§ What is expected
Find the line containing "is low levels" in the entries below. Restate it and each line after it, word for word, up to and including the line containing "no significant staining".

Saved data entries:
⁂
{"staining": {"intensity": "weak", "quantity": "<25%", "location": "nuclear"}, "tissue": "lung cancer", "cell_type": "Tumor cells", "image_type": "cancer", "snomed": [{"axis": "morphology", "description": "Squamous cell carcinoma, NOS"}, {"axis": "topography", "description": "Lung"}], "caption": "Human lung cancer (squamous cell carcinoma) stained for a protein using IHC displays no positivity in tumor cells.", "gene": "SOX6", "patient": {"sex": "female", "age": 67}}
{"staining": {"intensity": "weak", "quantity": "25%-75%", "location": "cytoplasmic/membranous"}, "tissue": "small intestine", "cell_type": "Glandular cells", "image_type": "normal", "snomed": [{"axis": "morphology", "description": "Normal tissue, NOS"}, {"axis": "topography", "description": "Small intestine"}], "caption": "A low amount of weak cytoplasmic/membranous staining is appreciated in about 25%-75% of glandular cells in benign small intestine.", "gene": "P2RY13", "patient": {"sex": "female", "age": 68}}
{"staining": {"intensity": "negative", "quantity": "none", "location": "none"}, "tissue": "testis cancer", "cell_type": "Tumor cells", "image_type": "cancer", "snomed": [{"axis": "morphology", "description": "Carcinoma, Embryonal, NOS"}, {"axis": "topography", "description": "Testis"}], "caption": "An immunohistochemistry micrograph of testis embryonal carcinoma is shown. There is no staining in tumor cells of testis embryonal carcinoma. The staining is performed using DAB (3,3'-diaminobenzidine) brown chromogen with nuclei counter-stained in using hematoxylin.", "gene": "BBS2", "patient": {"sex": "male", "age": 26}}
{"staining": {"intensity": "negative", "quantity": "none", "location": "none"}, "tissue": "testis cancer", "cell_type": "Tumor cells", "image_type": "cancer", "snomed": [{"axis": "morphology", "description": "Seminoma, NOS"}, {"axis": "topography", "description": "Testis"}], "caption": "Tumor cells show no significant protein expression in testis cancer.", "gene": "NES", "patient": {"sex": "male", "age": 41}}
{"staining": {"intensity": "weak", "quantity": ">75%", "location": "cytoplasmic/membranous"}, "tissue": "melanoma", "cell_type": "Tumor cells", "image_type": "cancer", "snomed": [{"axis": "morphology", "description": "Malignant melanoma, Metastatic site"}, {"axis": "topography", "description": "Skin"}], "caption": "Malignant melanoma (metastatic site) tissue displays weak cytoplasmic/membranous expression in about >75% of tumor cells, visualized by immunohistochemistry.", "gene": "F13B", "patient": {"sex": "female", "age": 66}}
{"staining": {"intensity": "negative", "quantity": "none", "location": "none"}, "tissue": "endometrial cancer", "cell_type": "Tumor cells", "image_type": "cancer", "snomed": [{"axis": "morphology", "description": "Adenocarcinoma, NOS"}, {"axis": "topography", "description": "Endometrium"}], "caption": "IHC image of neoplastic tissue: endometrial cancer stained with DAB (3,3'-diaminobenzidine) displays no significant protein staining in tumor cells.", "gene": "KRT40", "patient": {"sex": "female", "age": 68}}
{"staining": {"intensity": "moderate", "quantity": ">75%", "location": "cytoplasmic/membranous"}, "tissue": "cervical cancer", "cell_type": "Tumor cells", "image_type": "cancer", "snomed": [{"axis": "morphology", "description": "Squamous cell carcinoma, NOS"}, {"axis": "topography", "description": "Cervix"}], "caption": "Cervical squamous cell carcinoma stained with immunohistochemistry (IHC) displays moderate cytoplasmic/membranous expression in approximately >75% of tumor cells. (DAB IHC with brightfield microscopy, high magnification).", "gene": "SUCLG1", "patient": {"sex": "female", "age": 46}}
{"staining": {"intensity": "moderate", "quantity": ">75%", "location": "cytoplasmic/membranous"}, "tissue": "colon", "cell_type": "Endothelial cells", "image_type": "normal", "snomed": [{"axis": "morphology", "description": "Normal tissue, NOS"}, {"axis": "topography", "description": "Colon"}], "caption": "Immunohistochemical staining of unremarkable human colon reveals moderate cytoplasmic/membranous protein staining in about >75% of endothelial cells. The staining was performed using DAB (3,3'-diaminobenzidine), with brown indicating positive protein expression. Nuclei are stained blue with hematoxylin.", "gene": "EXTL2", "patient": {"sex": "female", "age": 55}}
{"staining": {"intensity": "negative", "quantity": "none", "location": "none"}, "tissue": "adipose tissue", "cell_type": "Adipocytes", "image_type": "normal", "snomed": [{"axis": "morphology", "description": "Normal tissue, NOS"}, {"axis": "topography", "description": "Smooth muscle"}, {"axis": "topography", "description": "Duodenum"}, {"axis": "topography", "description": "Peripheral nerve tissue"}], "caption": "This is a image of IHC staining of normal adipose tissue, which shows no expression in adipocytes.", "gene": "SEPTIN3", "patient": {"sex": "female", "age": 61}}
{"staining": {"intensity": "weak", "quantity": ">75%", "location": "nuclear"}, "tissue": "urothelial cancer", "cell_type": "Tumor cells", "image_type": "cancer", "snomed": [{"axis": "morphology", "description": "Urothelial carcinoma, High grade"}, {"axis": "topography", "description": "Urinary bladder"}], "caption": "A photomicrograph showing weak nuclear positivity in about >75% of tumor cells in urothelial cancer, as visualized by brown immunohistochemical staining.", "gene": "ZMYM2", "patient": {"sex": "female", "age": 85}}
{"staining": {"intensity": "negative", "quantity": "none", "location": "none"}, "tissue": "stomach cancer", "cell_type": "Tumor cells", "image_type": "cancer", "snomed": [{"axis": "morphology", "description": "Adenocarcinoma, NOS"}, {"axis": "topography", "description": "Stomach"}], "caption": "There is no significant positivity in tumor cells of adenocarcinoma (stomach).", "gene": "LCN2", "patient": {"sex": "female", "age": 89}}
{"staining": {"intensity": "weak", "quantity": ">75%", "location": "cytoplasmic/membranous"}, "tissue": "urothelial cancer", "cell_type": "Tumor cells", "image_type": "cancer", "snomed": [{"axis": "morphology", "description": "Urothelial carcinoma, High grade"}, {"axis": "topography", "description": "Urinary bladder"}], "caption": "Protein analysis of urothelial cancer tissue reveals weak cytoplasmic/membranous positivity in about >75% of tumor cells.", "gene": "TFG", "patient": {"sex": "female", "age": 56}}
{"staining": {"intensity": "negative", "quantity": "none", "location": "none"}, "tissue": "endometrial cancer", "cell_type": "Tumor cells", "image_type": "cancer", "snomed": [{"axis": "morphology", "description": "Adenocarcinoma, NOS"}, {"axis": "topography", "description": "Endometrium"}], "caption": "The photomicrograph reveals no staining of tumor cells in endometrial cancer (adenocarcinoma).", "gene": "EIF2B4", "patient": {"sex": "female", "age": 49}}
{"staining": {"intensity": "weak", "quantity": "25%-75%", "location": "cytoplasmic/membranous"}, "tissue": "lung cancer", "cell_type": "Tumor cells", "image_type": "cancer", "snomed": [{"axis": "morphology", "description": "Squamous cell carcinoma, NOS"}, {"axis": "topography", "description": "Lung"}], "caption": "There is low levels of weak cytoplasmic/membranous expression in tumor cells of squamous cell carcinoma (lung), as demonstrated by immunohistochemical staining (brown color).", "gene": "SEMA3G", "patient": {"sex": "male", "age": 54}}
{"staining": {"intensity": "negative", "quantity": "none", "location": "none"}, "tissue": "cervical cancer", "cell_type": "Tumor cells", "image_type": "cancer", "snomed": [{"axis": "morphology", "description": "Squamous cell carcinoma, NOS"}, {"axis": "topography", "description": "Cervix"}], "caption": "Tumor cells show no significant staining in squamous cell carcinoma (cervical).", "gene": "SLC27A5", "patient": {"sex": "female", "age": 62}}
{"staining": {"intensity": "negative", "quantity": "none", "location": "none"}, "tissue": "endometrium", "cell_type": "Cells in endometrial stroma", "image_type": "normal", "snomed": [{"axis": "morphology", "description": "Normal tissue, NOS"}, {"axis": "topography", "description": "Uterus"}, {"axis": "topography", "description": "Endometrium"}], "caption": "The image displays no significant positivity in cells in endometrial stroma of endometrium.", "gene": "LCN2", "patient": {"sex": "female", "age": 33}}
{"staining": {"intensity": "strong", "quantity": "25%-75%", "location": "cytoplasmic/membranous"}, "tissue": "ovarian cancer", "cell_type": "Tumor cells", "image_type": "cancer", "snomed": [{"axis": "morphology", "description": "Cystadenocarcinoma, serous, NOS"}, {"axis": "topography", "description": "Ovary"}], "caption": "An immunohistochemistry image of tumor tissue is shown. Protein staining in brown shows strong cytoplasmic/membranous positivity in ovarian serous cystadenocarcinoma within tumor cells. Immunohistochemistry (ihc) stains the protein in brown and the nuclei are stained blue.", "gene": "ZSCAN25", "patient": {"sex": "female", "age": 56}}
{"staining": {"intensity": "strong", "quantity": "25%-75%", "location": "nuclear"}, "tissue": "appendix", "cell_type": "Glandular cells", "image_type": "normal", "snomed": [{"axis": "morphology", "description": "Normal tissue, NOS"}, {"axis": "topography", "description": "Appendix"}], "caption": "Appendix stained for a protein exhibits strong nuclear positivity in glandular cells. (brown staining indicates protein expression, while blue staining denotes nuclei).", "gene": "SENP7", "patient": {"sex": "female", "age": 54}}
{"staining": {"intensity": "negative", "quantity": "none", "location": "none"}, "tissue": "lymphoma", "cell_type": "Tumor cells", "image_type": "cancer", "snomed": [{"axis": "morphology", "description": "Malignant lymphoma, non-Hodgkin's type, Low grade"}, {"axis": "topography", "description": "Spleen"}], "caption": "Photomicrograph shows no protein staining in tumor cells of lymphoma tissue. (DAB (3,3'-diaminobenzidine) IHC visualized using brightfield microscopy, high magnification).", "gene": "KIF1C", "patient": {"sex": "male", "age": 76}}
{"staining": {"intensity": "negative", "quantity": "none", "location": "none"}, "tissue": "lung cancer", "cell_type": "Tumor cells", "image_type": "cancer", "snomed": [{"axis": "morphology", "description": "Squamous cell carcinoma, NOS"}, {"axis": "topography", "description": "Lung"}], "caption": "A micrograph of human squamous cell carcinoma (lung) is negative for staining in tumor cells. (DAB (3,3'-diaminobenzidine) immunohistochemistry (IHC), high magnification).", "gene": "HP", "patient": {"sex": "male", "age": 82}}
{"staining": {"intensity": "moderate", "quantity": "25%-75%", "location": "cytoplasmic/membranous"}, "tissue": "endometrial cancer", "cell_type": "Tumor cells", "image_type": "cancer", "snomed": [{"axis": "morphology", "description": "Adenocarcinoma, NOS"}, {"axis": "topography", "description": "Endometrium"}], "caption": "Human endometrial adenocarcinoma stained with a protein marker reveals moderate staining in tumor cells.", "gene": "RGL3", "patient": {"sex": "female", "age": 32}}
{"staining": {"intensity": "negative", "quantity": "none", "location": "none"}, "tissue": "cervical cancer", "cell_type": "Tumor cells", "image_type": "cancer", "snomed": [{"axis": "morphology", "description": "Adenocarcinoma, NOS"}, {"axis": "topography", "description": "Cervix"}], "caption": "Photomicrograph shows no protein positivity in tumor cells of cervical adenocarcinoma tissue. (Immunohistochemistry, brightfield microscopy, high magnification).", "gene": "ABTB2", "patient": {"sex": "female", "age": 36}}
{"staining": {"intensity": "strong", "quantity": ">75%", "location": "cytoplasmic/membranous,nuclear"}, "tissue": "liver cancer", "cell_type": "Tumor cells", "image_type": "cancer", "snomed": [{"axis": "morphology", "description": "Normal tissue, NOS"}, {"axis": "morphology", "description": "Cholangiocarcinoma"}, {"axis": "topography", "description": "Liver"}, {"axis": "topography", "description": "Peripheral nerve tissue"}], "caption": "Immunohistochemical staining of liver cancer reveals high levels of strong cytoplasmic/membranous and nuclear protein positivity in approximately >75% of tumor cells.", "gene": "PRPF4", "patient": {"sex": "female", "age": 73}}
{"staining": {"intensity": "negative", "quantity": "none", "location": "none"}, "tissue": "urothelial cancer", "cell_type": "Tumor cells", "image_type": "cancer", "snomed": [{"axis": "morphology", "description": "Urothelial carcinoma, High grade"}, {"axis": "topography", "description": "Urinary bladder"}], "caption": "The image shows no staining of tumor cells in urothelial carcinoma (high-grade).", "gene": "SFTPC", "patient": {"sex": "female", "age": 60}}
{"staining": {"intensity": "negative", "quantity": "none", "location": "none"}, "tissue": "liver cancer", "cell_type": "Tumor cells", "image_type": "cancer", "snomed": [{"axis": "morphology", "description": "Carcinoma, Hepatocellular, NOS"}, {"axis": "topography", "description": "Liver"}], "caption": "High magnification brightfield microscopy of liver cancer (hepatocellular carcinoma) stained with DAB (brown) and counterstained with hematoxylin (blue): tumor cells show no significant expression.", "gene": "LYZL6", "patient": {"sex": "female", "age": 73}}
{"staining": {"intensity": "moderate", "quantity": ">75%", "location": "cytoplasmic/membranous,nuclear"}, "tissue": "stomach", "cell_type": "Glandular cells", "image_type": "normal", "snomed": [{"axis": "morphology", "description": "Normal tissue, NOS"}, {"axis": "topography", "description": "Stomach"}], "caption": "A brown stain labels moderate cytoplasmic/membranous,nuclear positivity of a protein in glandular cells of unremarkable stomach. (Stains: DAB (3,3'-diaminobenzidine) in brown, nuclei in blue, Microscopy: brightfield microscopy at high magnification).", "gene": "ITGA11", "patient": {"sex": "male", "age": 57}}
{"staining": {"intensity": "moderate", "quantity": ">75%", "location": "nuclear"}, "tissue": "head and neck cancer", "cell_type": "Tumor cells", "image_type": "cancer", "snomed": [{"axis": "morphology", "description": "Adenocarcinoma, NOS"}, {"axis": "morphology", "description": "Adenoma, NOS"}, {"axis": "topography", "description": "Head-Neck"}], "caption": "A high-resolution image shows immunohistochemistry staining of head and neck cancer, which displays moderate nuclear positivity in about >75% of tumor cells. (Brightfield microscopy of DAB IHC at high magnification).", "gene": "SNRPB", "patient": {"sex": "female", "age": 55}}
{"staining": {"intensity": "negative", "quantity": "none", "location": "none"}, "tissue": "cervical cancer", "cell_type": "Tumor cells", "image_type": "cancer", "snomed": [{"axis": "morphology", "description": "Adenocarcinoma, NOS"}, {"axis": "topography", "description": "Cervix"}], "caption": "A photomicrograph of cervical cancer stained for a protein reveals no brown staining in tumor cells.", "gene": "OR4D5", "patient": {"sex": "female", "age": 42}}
⁂
§ Solution to the exercise
{"staining": {"intensity": "weak", "quantity": "25%-75%", "location": "cytoplasmic/membranous"}, "tissue": "lung cancer", "cell_type": "Tumor cells", "image_type": "cancer", "snomed": [{"axis": "morphology", "description": "Squamous cell carcinoma, NOS"}, {"axis": "topography", "description": "Lung"}], "caption": "There is low levels of weak cytoplasmic/membranous expression in tumor cells of squamous cell carcinoma (lung), as demonstrated by immunohistochemical staining (brown color).", "gene": "SEMA3G", "patient": {"sex": "male", "age": 54}}
{"staining": {"intensity": "negative", "quantity": "none", "location": "none"}, "tissue": "cervical cancer", "cell_type": "Tumor cells", "image_type": "cancer", "snomed": [{"axis": "morphology", "description": "Squamous cell carcinoma, NOS"}, {"axis": "topography", "description": "Cervix"}], "caption": "Tumor cells show no significant staining in squamous cell carcinoma (cervical).", "gene": "SLC27A5", "patient": {"sex": "female", "age": 62}}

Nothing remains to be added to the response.